Hess’s Law is a method in chemistry for determining the change in enthalpy (\(\Delta H\)) of a chemical reaction that is difficult or impossible to measure directly. This method relies on algebraically combining a series of known reactions with established \(\Delta H\) values. The law works because the total energy change of a reaction is independent of the pathway taken, allowing chemists to calculate the overall heat transfer based on a hypothetical sequence of steps.
Understanding the Law’s Foundation
The theoretical basis of Hess’s Law is rooted in the fact that enthalpy is a state function. A state function is a property whose value depends only on the current state of the system, such as its temperature and pressure, and not on how it reached that state. This means that whether a reaction occurs in a single step or a series of multiple steps, the overall change in enthalpy will remain exactly the same. This concept is a direct consequence of the first law of thermodynamics, which emphasizes the conservation of energy. To apply this law, you must first define the “target equation” (the reaction whose unknown enthalpy change you seek) and gather a set of “known reactions” with established \(\Delta H\) values.

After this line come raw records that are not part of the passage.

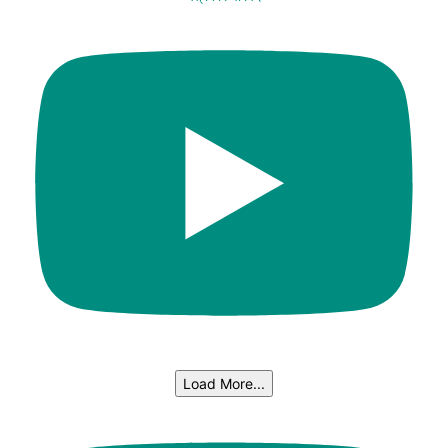
Load More...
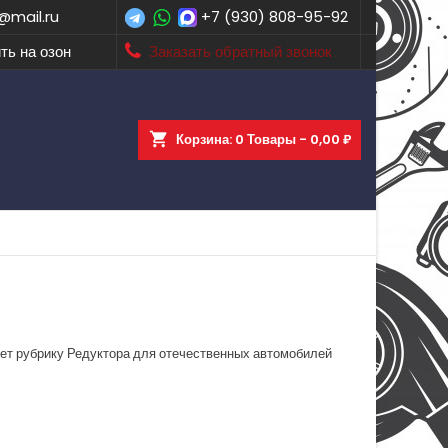
@mail.ru
+7 (930) 808-95-92
ть на озон
Заказать обратный звонок
shopping_cart
Корзина:
0
Товары - 0,00 ₽
яет рубрику Редуктора для отечественных автомобилей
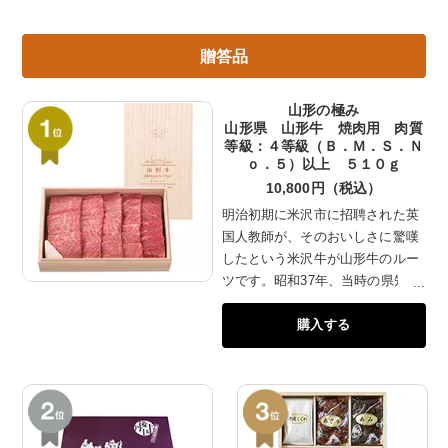
贈答品
山形の極み
山形県 山形牛 焼肉用 肉質
等級：４等級（Ｂ．Ｍ．Ｓ．Ｎ
ｏ．５）以上 ５１０ｇ
10,800円（税込）
明治初期に米沢市に招聘された英
国人教師が、そのおいしさに驚嘆
したという米沢牛が山形牛のルー
ツです。昭和37年、当時の県知事
により県内産肉牛は「山形牛」と
購入する
命名され全国にその名を広めてい
きました。昼夜の寒暖差が激しい
気候の中、粗飼料や穀物にこだわ
り、肉が仕上がるまで大切に飼育
する山形牛は、脂肪の融点が低
く、血中コレステロール量の調整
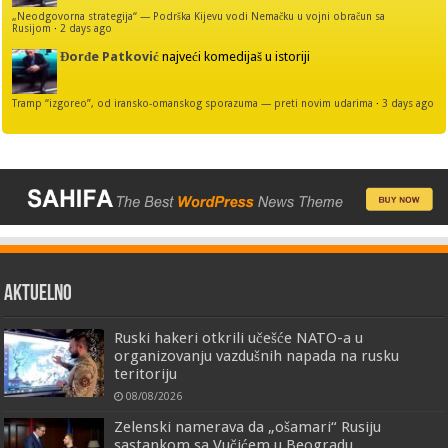
„Neodgovorna strategija“ — Podrška Kijevu vodi Nemačku u vojni obračun sa
Rusijom
·
2 days ago
Đorđe Patković
najveći komedijaš u istoriji
Tramp “izgoreo”, od iransko-omanskog sporazuma — preti novim udarima
·
3 days ago
AKTUELNO
Ruski hakeri otkrili učešće NATO-a u
organizovanju vazdušnih napada na rusku
teritoriju
08/08/2026
Zelenski namerava da „ošamari“ Rusiju
sastankom sa Vučićem u Beogradu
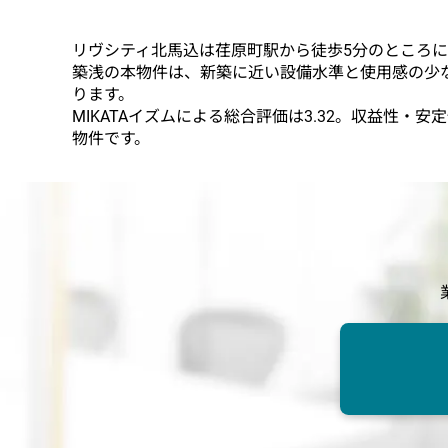
リヴシティ北馬込は荏原町駅から徒歩5分のところ
築浅の本物件は、新築に近い設備水準と使用感の少
ります。
MIKATAイズムによる総合評価は3.32。収益
物件です。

Strategies for Manipulating Chemical Equations
The procedural heart of using Hess’s Law involves carefully manipulating the known reactions to match the reactants and products of the target equation. This process is governed by two main algebraic rules applied consistently to both the chemical equation and its corresponding \(\Delta H\) value.
Reversing the Reaction
The first manipulation is reversing the direction of a known reaction. When you reverse a chemical equation, you must simultaneously reverse the sign of its \(\Delta H\) value; an exothermic reaction (negative \(\Delta H\)) becomes endothermic (positive \(\Delta H\)) upon reversal.
Adjusting Stoichiometry
The second manipulation involves adjusting the stoichiometric coefficients of a known reaction to match the required amounts in the target equation. If the coefficients of a known reaction are multiplied by a factor, the entire equation must be multiplied by that factor. Crucially, the \(\Delta H\) value for that step must also be multiplied by the exact same numerical factor. The overall strategy involves systematically working through the target equation, ensuring each compound is on the correct side and has the correct stoichiometric coefficient.

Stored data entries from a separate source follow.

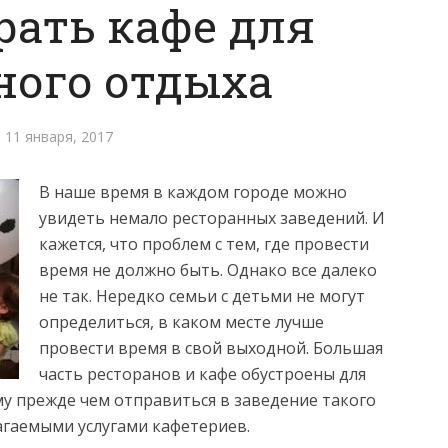
рать кафе для
ного отдыха
11 января, 2017
В наше время в каждом городе можно
увидеть немало ресторанных заведений. И
кажется, что проблем с тем, где провести
время не должно быть. Однако все далеко
не так. Нередко семьи с детьми не могут
определиться, в каком месте лучше
провести время в свой выходной.
Большая
часть ресторанов и кафе обустроены для
у прежде чем отправиться в заведение такого
агаемыми услугами кафетериев.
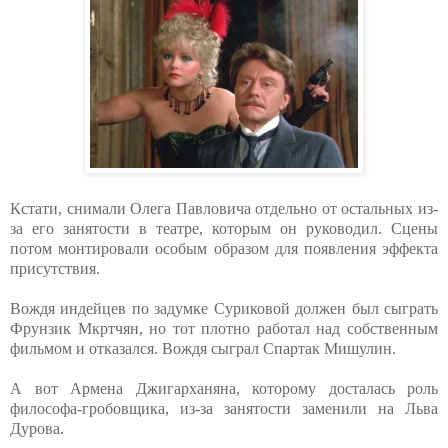
Кстати, снимали Олега Павловича отдельно от остальных из-
за его занятости в театре, которым он руководил. Сцены
потом монтировали особым образом для появления эффекта
присутствия.
Вождя индейцев по задумке Суриковой должен был сыграть
Фрунзик Мкртчян, но тот плотно работал над собственным
фильмом и отказался. Вождя сыграл Спартак Мишулин.
А вот Армена Джигарханяна, которому досталась роль
философа-гробовщика, из-за занятости заменили на Льва
Дурова.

Calculating the Overall Enthalpy Change
After all the known equations have been manipulated, the final step is to combine them algebraically to find the overall enthalpy change. You begin by adding the adjusted chemical equations together, treating the reaction arrows like equal signs in a mathematical equation. Any chemical species that appear on both the reactant side of one equation and the product side of another equation will cancel out, much like terms in an algebraic sum. Simultaneously, you must algebraically sum all of the newly adjusted \(\Delta H\) values, including any sign changes or multiplication factors applied in the previous step. The final result of this summation represents the \(\Delta H\) for the target reaction, typically expressed in units of kilojoules (kJ) or kilojoules per mole (kJ/mol). This method is useful for processes that are physically difficult to measure directly, such as reactions that proceed too slowly or involve highly unstable, short-lived intermediate compounds. By breaking down the complex process into a series of simpler, measurable steps, the law allows chemists to determine thermodynamic values that would otherwise be inaccessible.